‘The idea that we can somehow measure “the thing that matters most” is quite absurd’
As he appeals to the British public to vote him in as prime minister, the leader of the opposition proposes collecting new data to provide a better picture of how the country is doing. “Wellbeing can’t be measured by money or traded in markets,” he says. He adds, “We measure all kinds of things but the only thing we don’t measure is the thing that matters most.”
All of the preceding paragraph is true, except for one detail: the first quotation is from David Cameron, then leader of the opposition, in 2006. The second is from Ed Miliband, the current leader of the opposition, a couple of weeks ago.
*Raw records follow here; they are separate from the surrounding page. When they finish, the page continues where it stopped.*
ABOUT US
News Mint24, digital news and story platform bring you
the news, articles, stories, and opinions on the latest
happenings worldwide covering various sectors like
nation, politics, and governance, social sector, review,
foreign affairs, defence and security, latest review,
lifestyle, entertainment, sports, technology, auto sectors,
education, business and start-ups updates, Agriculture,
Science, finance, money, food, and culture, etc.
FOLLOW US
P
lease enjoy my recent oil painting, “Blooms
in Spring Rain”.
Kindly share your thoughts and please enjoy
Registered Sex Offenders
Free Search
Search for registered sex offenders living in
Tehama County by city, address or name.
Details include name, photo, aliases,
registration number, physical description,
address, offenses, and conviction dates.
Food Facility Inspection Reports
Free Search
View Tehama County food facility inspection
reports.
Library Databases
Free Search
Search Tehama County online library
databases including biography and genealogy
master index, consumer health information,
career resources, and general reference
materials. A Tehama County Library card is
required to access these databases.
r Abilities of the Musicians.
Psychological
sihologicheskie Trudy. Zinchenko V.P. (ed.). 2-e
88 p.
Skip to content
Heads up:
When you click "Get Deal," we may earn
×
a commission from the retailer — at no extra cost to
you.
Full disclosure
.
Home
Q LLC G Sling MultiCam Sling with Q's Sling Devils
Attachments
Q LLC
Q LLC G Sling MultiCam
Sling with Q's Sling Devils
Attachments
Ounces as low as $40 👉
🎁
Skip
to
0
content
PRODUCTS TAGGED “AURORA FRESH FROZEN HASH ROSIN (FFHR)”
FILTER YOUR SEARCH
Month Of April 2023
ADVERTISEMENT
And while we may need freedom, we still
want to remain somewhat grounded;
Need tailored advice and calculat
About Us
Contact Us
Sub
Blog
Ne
Both men are united, it seems, by a feeling that the most familiar economic measuring stick, GDP (Gross Domestic Product), just isn’t up to the job. Cameron wanted to gather data on wellbeing or happiness; Miliband wants a “cost of living” index. Few reasonable people can object to gathering timely and authoritative economic and social statistics, yet Miliband and Cameron have managed the impressive feat of being cynical and naive at the same time.
The cynical motives in both cases are plain enough — as were, for example, Nicolas Sarkozy’s when, as French president, he commissioned some alternative economic measures that just happened to be more flattering to France. As the leader of a party with a reputation for liking free markets and low taxes, Cameron wanted to soften his image and suggest a broader, more caring perspective. Miliband is trying to replace a government that is presiding over a sudden uptick in GDP, so naturally he wishes to point the spotlight somewhere else.
The naivety requires more statistical digging to uncover, and it’s in three parts. The first point is that many of these data already exist. The Office for National Statistics asks questions about wellbeing as part of the Labour Force Survey. The ONS also publishes regular data on inflation, while wage data are in the Annual Survey of Hours and Earnings. Neither Cameron nor Miliband was really asking the statisticians at the ONS to do something new, just to do it more often or in more detail.
The second point is that no mainstream politician has ever regarded GDP (or its cousin Gross National Product) as the only worthwhile policy objective, although we are often invited to draw that conclusion. Robert Kennedy’s famous complaint that GNP counts “napalm” and “nuclear warheads” but not “the health of our children” or “the strength of our marriages” was wonderful rhetoric — but surely nobody believes that if only the statisticians had collected different data, divorce would be prevented and the Vietnam war would never have happened.
An acerbic comment in Nature last year complained that, “Despite the destruction wrought by the Deepwater Horizon oil spill in 2010 and Hurricane Sandy in 2012, both events boosted US GDP because they stimulated rebuilding.” But this is only a problem if the Deepwater Horizon spill was in some way caused by the collection of GDP data.
If politicians truly sought to maximise GDP they would immediately abolish all planning restrictions, all barriers to immigration and a good chunk of the welfare state. These ideas are political suicide, which proves that GDP is not the sole objective of public policy — it’s just a way to try to measure the size of the economy.
The deepest piece of naivety is the idea that — in Ed Miliband’s words — we can measure the one single “thing that matters most”. ONS data on median wages are a case in point. According to one measure, the median wage for people in full-time employment rose just 0.1 per cent in the past tax year — well below the rate of inflation. According to another way of calculating exactly the same number, median wages rose by 4.1 per cent, well above the rate of inflation. (The median is the wage earned by someone slap in the middle of the sample.)
How can that be? The lower measure is the median for the entire sample. The higher measure looks at the median wage of people who’ve been in the same job for the entire year — the vast majority. The two numbers would differ if — for example — some high-income people retired and some low-income people joined the labour force (school-leavers? immigrants?). It’s possible for most people to enjoy a decent pay rise while median wages stagnate, and that may be what is happening now. One rather narrow question — “how are things going for people in full-time employment in the middle of the income distribution?” — turns out to have two very different answers. Each one is perfectly justifiable.
We haven’t even got into questions of part-timers, the self-employed, the poorest, the richest, pensioners or benefit recipients. The idea that we can somehow measure “the thing that matters most” is quite absurd.
It’s the duty of our official statisticians to provide a range of timely and objective statistics that will lead to better decisions. That is why so many different types of data must be gathered, analysed and published. It is a hard job, which is why the ONS has better things to do than help our schoolboy politicians score points off each other.